Black Friday figures boost holiday-spending hopes

November 29, 2011

| MoneyRates.com Senior Financial Analyst, CFA

Christmas came early for retailers this year, in the form of sharply higher sales over the Black Friday weekend. National Retail Federation (NRF) figures indicate spending over the four-day period beginning with Thanksgiving reached $52.4 billion--an all-time high and a 16 percent increase over last year.

While it's too soon to say whether this spending trend will continue through December, the numbers fed hopes that a strong holiday spending season could deliver a much-needed boost to the U.S. economy.

Black Friday retail numbers

This trend toward more shopping activity seems to have had both breadth and depth: breadth, in that record numbers of consumers participated, with over 226 million people shopping during the Black Friday weekend, and depth, in that individual consumers spent more on average. The NRF found that the average shopper spent $398.62 this Black Friday weekend, which is 9.1 percent more than last year's average.

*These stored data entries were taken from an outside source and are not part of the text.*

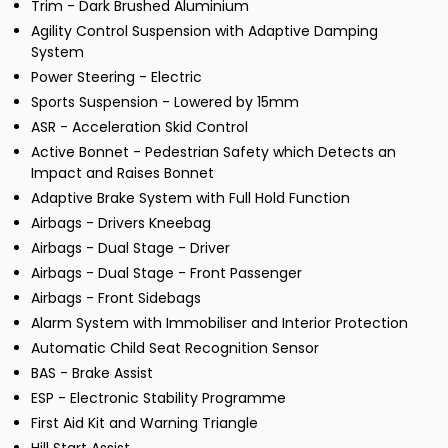
Trim - Dark Brushed Aluminium
Agility Control Suspension with Adaptive Damping
System
Power Steering - Electric
Sports Suspension - Lowered by 15mm
ASR - Acceleration Skid Control
Active Bonnet - Pedestrian Safety which Detects an
Impact and Raises Bonnet
Adaptive Brake System with Full Hold Function
Airbags - Drivers Kneebag
Airbags - Dual Stage - Driver
Airbags - Dual Stage - Front Passenger
Airbags - Front Sidebags
Alarm System with Immobiliser and Interior Protection
Automatic Child Seat Recognition Sensor
BAS - Brake Assist
ESP - Electronic Stability Programme
First Aid Kit and Warning Triangle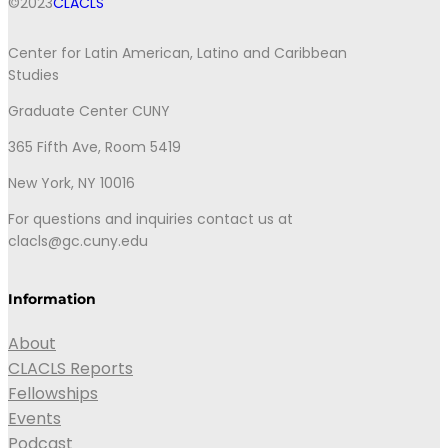
©2023
CLACLS
Center for Latin American, Latino and Caribbean
Studies
Graduate Center CUNY
365 Fifth Ave, Room 5419
New York, NY 10016
For questions and inquiries contact us at
clacls@gc.cuny.edu
Information
About
CLACLS Reports
Fellowships
Events
Podcast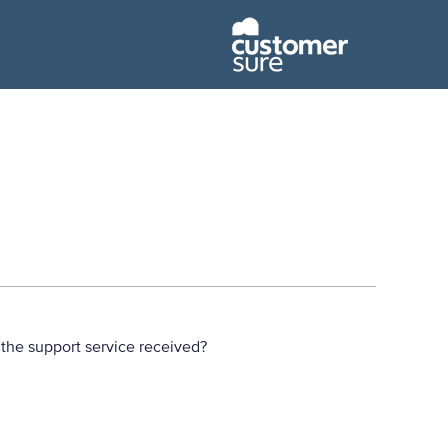
the support service received?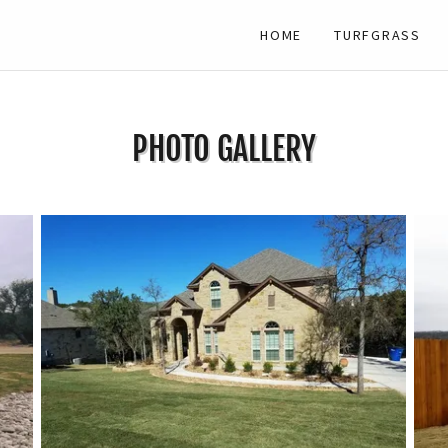
HOME
TURFGRASS
PHOTO GALLERY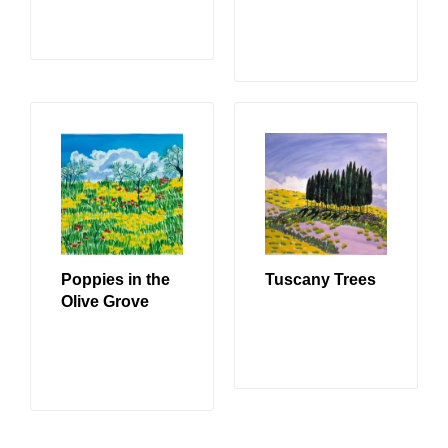
READ MORE
READ MORE
Poppies in the
Tuscany Trees
Olive Grove
READ MORE
READ MORE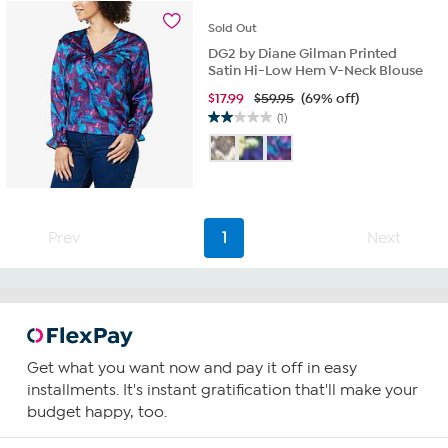
reviews
Sold
Out
DG2 by Diane Gilman Printed
Satin Hi-Low Hem V-Neck Blouse
$
17.99
$59.95
(69% off)
(1)
2.0
out
of
5
stars.
1
Prev
1
Next
review
Get what you want now and pay it off in easy
installments. It's instant gratification that'll make your
budget happy, too.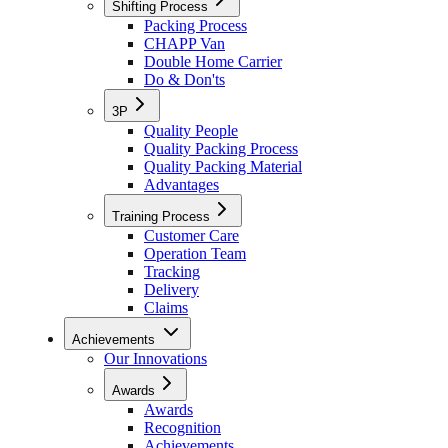
Shifting Process
Packing Process
CHAPP Van
Double Home Carrier
Do & Don'ts
3P
Quality People
Quality Packing Process
Quality Packing Material
Advantages
Training Process
Customer Care
Operation Team
Tracking
Delivery
Claims
Achievements
Our Innovations
Awards
Awards
Recognition
Achievements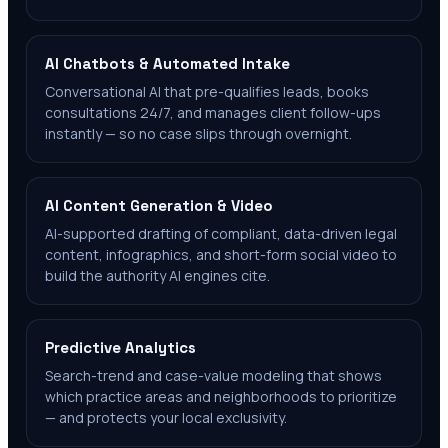
AI Chatbots & Automated Intake
Conversational AI that pre-qualifies leads, books
consultations 24/7, and manages client follow-ups
instantly — so no case slips through overnight.
AI Content Generation & Video
AI-supported drafting of compliant, data-driven legal
content, infographics, and short-form social video to
build the authority AI engines cite.
Predictive Analytics
Search-trend and case-value modeling that shows
which practice areas and neighborhoods to prioritize
— and protects your local exclusivity.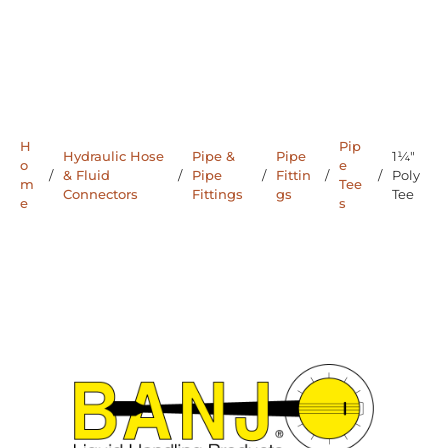
H
Pip
Hydraulic Hose
Pipe &
Pipe
1¼"
o
e
/
& Fluid
/
Pipe
/
Fittin
/
/
Poly
m
Tee
Connectors
Fittings
gs
Tee
e
s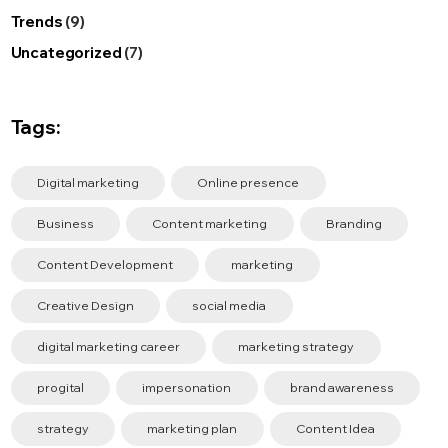
Trends
(9)
Uncategorized
(7)
Tags:
Digital marketing
Online presence
Business
Content marketing
Branding
Content Development
marketing
Creative Design
social media
digital marketing career
marketing strategy
progital
impersonation
brand awareness
strategy
marketing plan
Content Idea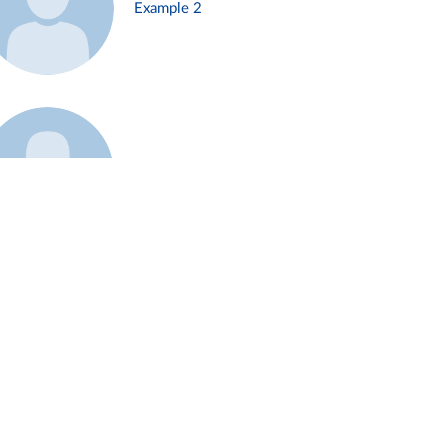
Example 2
Example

While in-store promotions made headlines, much of the activity took place online. IBM released tracking data from 500 retailers that showed online sales up by 39.3 percent on Thanksgiving and 24.3 percent on Black Friday.

Will it last?

The record shopping figures for the Black Friday weekend are a great start, but they do not guarantee a successful holiday shopping season. Aggressive Black Friday promotions--many of which were especially aggressive this year--can sometimes front-load the shopping season, so that some of the activity seen on the first weekend simply detracts from spending later in the season.

The question, then, is whether the promise of the Black Friday weekend can be sustained. High unemployment continues to be a drag on consumer potential, but on the plus side, household debt service burdens have dropped to their lowest levels since 1994.

The impact on savings account rates

Improved economic activity can set the stage for higher savings account interest rates in a few different ways. A stronger economy would allow the Federal Reserve to back off from its low interest rate policies. The financial markets often respond to optimism about the economy by driving bond yields higher. Finally, stronger consumer spending could revive bank lending, giving banks more incentive to offer higher interest rates to attract the deposits that could help fund their loans.

Black Friday weekend may be the kickoff to the most important period of the year for retailers, but the weekend's promising activity needs to be sustained in the weeks ahead in order to get the economy, and savings account rates, moving again. Still, at a time when markets were reeling from discouraging news on European debt and Washington discord, last weekend's retail boost is a significant sign of hope.